What if you already have a Long-Term Care Policy in place? As currently written, WA State residents that have their own qualified long-term care policy in place before November 1st, 2021 will have a limited window between October 1st, 2021 and December 31, 2022 to submit an application to the Employment Security Department of Washington State exempting them from the tax. Once that window closes, no further exemptions will be granted.
Those who are self-employed* are automatically exempt and instead need to “opt-in” to the plan should you wish to participate and be eligible for long-term benefits. Self-employed individuals must opt-in between January 1st, 2022 and January 1st, 2025. The decision is irrevocable.

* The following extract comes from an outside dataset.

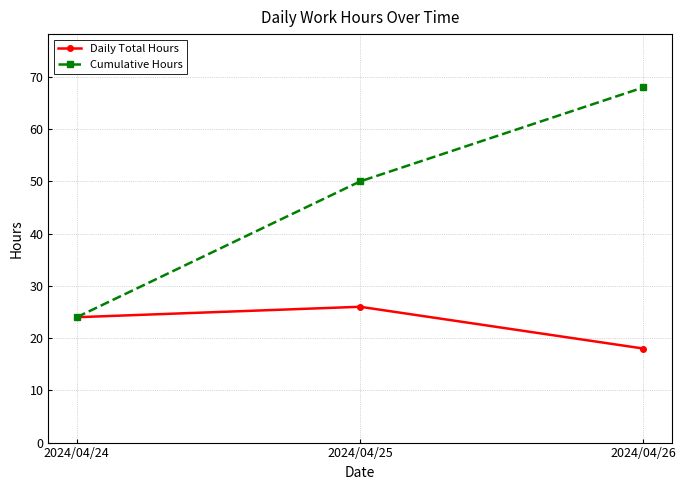

Which series has the largest range (max minus min)?

Cumulative Hours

Is it more cost-effective to pay for a basic, private long-term care policy vs. paying into the WA Long-Term Care Trust Fund? This is a question that everyone should be asking themselves. For those high- income earners in their 30s, 40s, and 50s that are healthy, the answer could be yes. Under the terms set forth in the legislation, higher-income workers can end up paying much more into the program than the maximum benefit provided and still not have adequate long-term care coverage.
On the flipside, depending on your health circumstances, you could qualify for a private traditional long-term care policy or long-term care hybrid policy that might cost less, provide more benefits, be transferrable across state lines, and be more suitable for your situation.
There are many variables and no one-size–fits–all solution. Many people will likely be better off paying this new tax, which applies only to W-2 income (not K1 or other investment-related income). For others, it is likely more beneficial to pursue a private, qualified, long-term care policy prior to the November 1st deadline. Because these are irrevocable decisions with long-term impact, it is always advisable to plan thoughtfully and in advance with a trusted advisor.
*To be considered self-employed you must own a sole proprietorship or other business with no W-2 payroll. All W-2 income is taxable.